> [EXCERPTED DATA]
******
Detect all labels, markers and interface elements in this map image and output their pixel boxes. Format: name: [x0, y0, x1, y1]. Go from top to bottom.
******
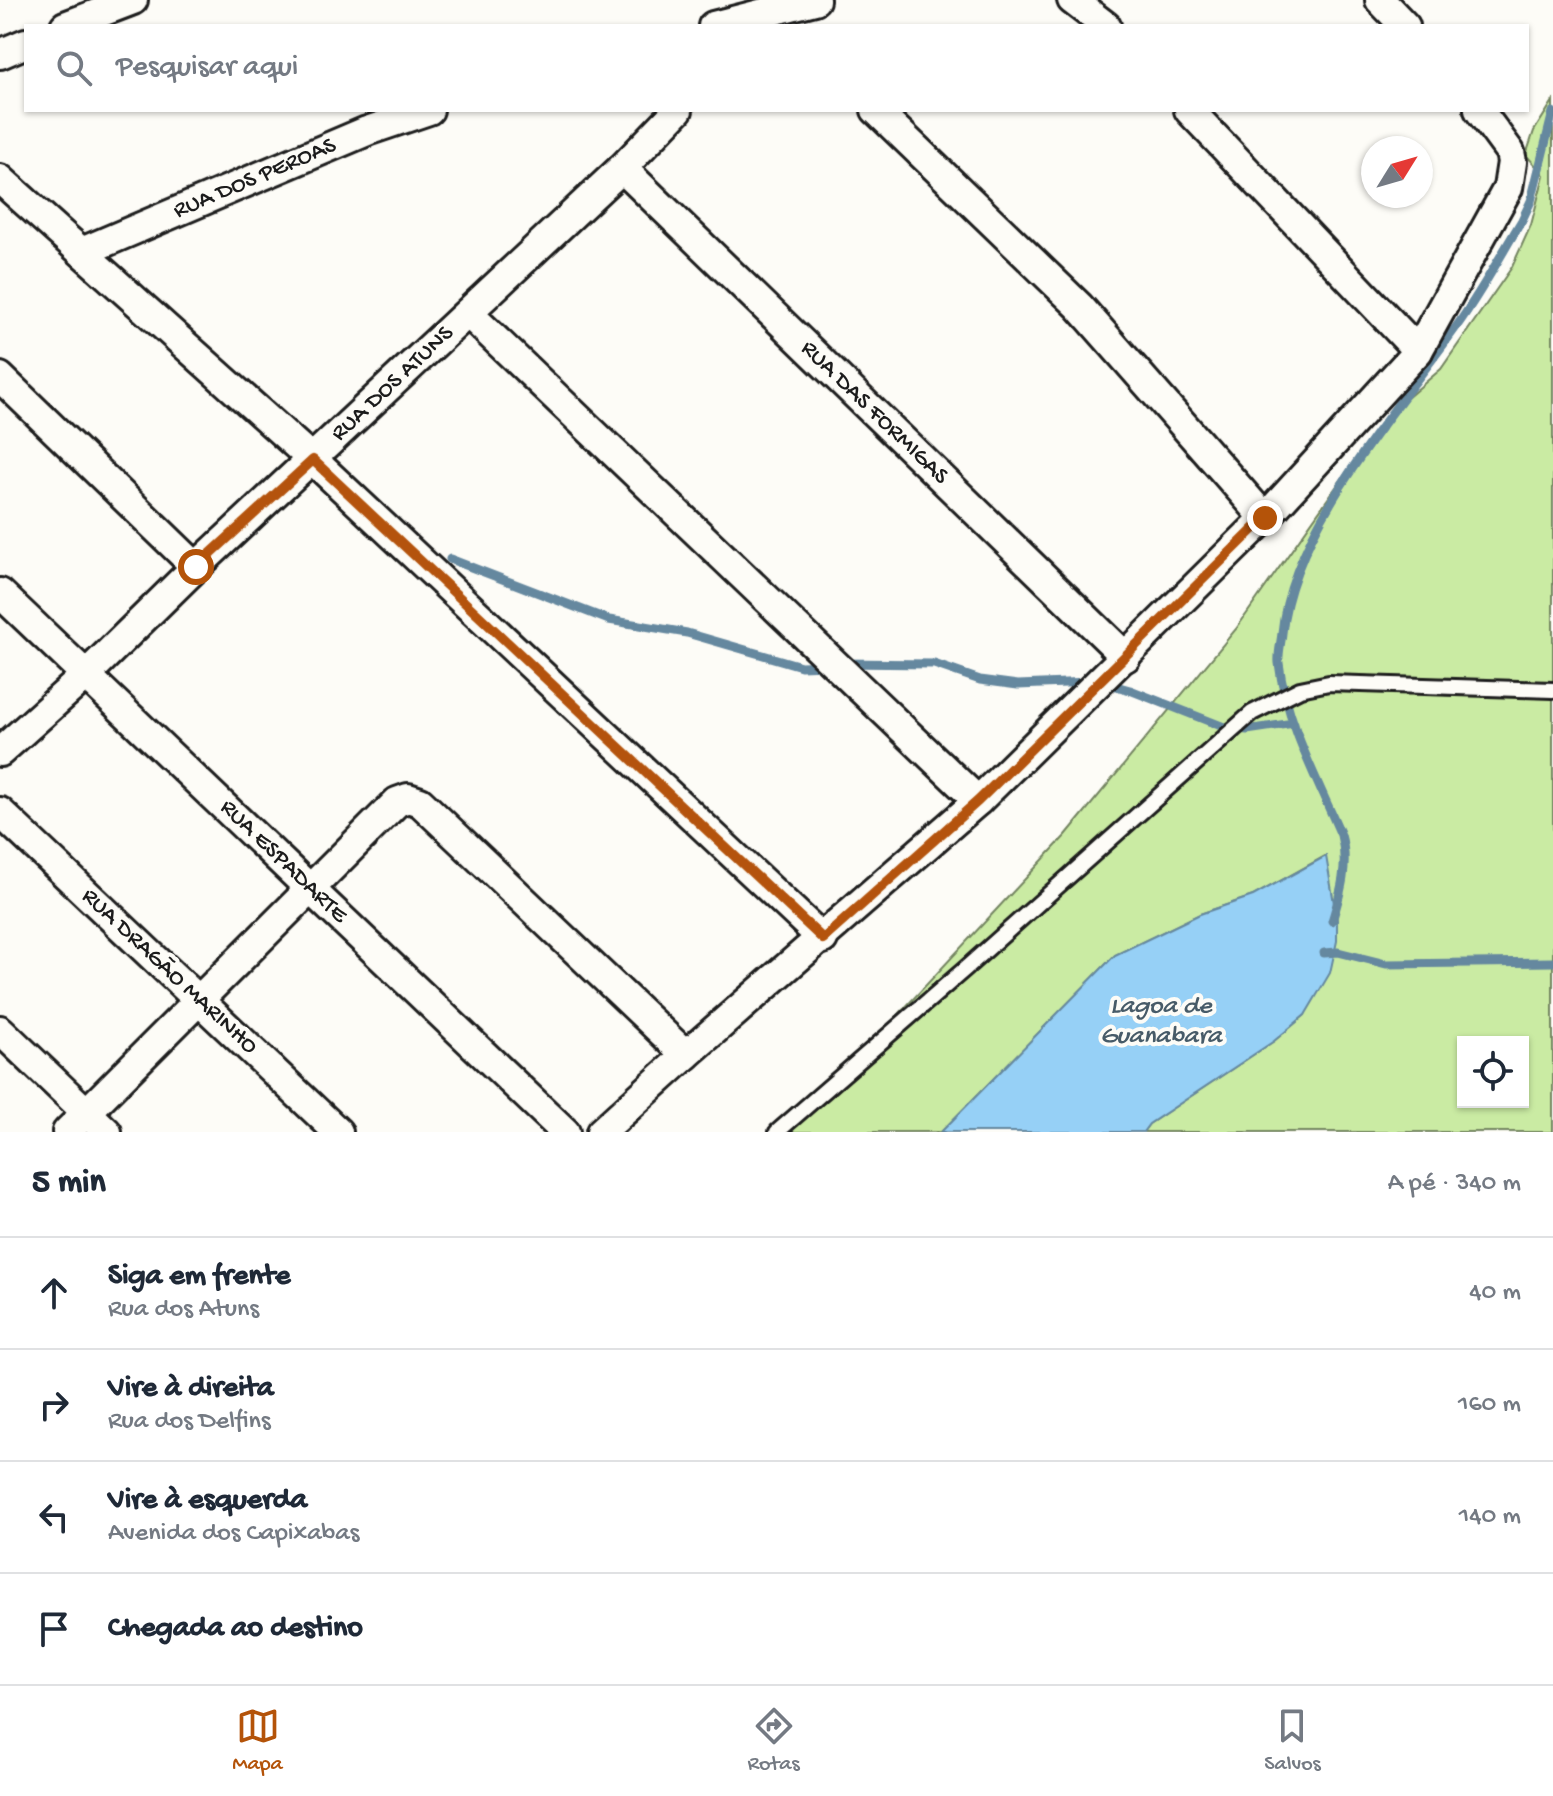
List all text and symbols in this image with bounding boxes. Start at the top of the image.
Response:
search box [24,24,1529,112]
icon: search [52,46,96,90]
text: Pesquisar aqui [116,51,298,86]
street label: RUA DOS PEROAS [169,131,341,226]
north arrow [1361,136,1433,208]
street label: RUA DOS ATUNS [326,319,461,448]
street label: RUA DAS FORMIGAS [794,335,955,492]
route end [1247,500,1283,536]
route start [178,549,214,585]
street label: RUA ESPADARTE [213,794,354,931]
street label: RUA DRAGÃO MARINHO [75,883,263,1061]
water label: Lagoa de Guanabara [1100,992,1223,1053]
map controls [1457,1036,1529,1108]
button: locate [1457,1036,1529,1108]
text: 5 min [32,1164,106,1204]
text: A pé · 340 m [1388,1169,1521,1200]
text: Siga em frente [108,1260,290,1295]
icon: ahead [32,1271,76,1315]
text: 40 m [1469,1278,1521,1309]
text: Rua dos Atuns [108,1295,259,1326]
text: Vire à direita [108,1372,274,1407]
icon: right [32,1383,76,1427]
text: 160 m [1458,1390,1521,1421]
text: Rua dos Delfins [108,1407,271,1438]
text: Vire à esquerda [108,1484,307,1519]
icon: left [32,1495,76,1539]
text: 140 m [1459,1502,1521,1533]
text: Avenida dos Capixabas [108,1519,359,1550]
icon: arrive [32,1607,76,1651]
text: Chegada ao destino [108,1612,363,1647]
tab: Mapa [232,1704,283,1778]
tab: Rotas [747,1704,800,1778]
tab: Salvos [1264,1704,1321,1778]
******
> [WHAT YOU HAVE TO DO] Reproduce every line above containing "this".

> [ANSWER]
Detect all labels, markers and interface elements in this map image and output their pixel boxes. Format: name: [x0, y0, x1, y1]. Go from top to bottom.
List all text and symbols in this image with bounding boxes. Start at the top of the image.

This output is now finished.